### Assignment
Put the lines from the one containing "Karin Spiegel" through the end of the entries into a JSON list of strings, with one string per line and blank lines omitted.

[Entries from a collection]
● ● ● ● ● ● ●
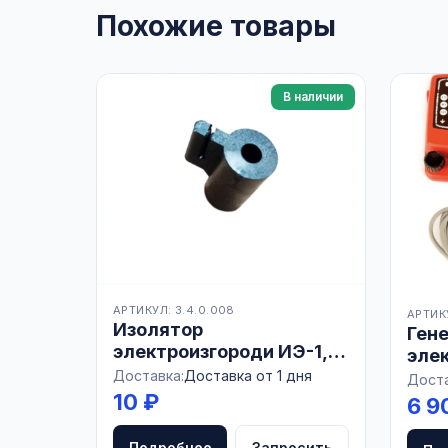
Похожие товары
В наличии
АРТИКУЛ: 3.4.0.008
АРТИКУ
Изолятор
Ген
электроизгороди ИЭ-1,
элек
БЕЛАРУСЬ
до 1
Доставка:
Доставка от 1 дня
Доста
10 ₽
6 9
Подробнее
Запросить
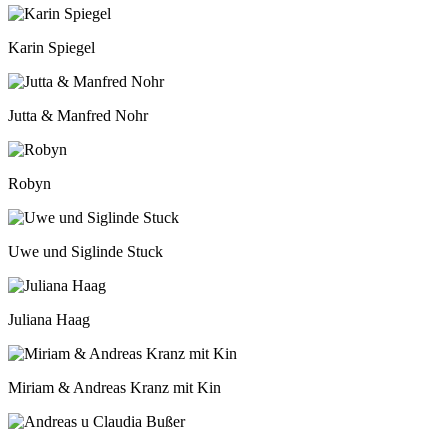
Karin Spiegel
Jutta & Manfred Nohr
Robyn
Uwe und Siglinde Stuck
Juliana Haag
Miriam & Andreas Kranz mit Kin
● ● ● ● ● ● ●
### Completed exercise
[
  "Karin Spiegel",
  "Jutta & Manfred Nohr",
  "Robyn",
  "Uwe und Siglinde Stuck",
  "Juliana Haag",
  "Miriam & Andreas Kranz mit Kin"
]